◆ Problem to solve ◆
Starting with the first line of the entries and going on through the line that contains "Scott's session in Pacific", put those lines into a JSON list of strings, one string per line, with blank lines left out.

◆ Given data ◆
━━━━━━━━

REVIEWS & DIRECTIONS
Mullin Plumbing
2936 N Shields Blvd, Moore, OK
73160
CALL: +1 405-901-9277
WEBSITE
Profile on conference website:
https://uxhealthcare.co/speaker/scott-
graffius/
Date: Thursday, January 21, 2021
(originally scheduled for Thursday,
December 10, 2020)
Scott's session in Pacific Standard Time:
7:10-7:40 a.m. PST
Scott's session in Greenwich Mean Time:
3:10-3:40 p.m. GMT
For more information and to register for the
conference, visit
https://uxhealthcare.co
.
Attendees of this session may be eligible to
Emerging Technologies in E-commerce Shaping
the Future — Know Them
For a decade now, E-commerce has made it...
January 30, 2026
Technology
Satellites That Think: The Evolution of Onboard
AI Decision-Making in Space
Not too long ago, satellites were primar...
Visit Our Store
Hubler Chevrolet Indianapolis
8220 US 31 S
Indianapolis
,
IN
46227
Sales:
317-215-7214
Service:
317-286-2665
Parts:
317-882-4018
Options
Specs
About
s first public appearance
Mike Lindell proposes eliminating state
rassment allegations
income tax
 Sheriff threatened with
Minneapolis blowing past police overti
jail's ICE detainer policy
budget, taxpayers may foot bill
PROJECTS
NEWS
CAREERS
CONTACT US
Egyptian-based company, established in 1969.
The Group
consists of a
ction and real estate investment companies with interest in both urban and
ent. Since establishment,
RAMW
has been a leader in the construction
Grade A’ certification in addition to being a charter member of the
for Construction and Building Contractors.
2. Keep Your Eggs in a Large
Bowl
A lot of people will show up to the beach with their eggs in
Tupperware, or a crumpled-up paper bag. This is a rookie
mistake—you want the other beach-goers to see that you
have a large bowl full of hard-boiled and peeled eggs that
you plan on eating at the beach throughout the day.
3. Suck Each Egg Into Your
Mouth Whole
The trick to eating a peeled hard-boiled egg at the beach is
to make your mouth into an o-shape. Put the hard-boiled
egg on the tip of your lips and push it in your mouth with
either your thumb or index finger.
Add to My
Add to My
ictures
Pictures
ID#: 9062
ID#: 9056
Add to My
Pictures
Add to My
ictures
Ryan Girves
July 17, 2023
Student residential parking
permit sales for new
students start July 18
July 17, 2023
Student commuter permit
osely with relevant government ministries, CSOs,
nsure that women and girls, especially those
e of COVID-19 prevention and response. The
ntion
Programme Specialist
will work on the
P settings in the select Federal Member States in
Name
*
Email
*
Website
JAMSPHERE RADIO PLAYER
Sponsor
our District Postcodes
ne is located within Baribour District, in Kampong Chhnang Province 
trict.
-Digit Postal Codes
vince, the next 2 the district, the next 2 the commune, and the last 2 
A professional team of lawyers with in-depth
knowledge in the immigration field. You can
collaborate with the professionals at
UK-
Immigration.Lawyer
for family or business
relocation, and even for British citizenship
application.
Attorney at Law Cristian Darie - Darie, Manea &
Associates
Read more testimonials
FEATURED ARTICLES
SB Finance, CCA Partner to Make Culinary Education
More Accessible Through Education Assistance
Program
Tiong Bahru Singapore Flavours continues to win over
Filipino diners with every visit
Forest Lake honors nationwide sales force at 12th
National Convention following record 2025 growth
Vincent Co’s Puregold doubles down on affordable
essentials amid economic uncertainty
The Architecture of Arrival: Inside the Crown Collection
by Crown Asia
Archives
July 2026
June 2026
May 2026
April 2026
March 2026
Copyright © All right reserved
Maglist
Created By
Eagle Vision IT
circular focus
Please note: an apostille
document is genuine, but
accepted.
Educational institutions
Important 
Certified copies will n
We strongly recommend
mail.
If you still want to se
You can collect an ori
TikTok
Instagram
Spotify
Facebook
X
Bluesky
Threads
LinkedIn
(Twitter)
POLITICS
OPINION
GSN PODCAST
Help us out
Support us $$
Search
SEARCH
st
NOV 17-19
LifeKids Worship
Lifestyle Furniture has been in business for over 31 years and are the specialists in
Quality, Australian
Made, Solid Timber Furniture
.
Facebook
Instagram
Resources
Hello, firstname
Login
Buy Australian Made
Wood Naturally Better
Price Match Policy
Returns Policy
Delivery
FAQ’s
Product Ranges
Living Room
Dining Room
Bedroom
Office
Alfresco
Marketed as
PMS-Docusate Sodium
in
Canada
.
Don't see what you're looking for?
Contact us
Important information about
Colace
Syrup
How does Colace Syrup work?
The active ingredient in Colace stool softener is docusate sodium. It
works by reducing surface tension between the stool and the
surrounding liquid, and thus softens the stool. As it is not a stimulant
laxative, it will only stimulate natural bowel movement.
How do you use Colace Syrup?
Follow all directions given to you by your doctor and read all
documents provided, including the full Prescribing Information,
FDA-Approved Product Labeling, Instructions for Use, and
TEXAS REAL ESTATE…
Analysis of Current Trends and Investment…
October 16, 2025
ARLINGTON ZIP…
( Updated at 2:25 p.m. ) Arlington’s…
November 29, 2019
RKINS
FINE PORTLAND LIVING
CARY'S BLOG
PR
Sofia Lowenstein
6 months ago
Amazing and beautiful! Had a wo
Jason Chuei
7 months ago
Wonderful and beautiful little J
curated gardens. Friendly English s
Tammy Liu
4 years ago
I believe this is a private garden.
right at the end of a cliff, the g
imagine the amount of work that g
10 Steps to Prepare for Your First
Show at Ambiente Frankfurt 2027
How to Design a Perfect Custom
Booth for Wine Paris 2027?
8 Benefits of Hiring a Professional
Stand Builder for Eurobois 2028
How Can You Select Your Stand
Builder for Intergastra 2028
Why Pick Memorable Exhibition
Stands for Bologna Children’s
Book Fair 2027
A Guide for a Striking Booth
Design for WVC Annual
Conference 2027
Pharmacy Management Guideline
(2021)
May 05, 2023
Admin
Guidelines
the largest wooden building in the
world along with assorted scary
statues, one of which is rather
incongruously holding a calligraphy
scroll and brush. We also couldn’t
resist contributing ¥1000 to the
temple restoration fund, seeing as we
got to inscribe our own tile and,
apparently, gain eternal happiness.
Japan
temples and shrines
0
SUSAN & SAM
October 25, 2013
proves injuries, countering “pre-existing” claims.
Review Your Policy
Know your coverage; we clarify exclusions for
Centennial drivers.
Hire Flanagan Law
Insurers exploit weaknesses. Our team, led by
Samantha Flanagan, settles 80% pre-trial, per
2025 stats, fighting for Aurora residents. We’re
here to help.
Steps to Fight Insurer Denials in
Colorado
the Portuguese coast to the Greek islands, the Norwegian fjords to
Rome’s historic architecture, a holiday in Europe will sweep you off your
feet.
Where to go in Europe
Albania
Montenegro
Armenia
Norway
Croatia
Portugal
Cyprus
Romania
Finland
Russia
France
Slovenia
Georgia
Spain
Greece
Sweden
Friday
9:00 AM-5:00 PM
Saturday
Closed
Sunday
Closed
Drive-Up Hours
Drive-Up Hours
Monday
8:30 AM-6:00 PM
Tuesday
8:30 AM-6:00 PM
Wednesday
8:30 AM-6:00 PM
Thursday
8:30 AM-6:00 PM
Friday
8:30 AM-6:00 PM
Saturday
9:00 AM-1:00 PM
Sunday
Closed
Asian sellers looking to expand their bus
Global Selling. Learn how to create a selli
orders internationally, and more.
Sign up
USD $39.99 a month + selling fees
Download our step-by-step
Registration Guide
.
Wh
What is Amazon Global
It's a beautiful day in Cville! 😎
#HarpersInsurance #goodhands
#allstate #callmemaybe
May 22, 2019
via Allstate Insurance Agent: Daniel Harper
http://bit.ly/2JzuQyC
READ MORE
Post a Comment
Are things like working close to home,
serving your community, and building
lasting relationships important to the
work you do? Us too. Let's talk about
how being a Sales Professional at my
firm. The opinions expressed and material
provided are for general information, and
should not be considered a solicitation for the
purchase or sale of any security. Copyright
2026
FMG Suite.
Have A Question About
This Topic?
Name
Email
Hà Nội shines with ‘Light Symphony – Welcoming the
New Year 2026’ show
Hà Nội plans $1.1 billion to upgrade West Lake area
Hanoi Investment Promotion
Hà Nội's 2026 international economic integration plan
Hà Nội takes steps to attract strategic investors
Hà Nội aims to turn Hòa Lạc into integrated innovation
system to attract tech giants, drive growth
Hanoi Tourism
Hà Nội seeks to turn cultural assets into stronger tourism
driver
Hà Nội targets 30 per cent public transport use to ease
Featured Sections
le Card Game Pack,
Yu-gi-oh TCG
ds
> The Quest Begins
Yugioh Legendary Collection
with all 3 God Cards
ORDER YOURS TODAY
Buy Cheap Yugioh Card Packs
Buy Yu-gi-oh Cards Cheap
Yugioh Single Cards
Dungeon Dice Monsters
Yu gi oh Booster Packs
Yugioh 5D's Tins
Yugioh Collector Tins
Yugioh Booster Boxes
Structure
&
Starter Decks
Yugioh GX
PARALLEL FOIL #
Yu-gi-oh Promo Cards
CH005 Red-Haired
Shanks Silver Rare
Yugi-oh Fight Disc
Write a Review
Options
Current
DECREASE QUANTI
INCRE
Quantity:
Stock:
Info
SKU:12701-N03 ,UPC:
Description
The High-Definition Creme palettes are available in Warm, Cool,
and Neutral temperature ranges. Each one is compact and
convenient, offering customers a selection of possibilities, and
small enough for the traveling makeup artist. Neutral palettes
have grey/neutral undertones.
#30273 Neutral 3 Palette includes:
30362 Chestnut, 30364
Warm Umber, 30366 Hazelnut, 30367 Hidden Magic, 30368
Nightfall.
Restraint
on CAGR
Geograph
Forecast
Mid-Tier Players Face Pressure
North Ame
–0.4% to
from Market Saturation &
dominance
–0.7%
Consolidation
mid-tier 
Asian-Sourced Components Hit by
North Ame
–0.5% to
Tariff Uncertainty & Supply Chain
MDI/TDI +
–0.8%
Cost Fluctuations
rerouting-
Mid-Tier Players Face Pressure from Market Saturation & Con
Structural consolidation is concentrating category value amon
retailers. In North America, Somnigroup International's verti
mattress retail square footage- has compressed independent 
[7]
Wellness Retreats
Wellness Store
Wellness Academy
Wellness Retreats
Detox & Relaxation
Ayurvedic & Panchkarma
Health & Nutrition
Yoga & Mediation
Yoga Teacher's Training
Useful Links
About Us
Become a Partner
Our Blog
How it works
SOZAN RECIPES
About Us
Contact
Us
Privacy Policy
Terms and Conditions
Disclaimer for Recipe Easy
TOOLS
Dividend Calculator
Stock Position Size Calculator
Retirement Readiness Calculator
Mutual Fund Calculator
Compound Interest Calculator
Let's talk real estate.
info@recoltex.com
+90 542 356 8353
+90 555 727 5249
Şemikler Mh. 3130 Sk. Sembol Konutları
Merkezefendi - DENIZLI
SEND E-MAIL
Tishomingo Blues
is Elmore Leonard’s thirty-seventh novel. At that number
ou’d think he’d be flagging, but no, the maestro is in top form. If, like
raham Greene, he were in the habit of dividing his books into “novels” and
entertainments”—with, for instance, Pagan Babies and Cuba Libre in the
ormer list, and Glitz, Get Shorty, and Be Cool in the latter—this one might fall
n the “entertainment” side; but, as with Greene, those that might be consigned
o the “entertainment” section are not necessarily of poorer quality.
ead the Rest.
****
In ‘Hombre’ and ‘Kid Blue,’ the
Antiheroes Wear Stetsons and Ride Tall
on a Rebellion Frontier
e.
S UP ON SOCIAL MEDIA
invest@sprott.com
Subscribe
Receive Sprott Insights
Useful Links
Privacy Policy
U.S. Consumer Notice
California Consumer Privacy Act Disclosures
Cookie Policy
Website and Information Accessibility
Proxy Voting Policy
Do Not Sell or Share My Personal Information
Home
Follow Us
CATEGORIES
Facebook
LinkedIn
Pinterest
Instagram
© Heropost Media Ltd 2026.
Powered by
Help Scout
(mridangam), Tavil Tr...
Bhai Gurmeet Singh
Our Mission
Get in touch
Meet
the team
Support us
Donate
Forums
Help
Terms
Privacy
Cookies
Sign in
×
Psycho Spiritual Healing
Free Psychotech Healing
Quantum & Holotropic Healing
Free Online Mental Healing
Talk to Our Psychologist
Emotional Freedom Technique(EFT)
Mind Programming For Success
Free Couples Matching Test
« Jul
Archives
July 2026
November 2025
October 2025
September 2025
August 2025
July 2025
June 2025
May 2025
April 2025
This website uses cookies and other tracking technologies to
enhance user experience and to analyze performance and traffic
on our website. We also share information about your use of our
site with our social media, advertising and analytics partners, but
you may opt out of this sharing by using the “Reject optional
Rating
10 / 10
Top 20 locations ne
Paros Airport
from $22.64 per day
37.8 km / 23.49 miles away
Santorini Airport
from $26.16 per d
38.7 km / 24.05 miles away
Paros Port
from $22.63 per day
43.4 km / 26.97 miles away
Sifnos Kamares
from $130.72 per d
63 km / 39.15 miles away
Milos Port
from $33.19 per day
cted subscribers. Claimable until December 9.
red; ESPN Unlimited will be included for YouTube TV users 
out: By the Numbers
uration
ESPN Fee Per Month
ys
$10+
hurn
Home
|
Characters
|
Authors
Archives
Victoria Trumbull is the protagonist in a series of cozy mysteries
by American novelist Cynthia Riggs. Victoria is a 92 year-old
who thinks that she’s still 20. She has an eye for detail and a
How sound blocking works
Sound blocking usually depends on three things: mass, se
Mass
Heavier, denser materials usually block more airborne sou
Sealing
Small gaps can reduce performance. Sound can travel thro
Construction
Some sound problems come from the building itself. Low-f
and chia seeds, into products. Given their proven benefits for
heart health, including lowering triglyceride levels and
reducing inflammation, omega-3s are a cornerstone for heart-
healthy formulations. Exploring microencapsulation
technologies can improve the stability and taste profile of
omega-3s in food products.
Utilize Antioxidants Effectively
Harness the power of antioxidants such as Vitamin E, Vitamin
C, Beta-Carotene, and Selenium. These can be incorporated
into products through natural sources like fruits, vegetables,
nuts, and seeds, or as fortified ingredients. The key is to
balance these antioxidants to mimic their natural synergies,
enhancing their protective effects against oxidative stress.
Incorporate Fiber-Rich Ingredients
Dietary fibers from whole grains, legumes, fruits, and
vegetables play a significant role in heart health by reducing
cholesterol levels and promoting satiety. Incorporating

━━━━━━━━

◆ Answer ◆
[
  "REVIEWS & DIRECTIONS",
  "Mullin Plumbing",
  "2936 N Shields Blvd, Moore, OK",
  "73160",
  "CALL: +1 405-901-9277",
  "WEBSITE",
  "Profile on conference website:",
  "https://uxhealthcare.co/speaker/scott-",
  "graffius/",
  "Date: Thursday, January 21, 2021",
  "(originally scheduled for Thursday,",
  "December 10, 2020)",
  "Scott's session in Pacific Standard Time:"
]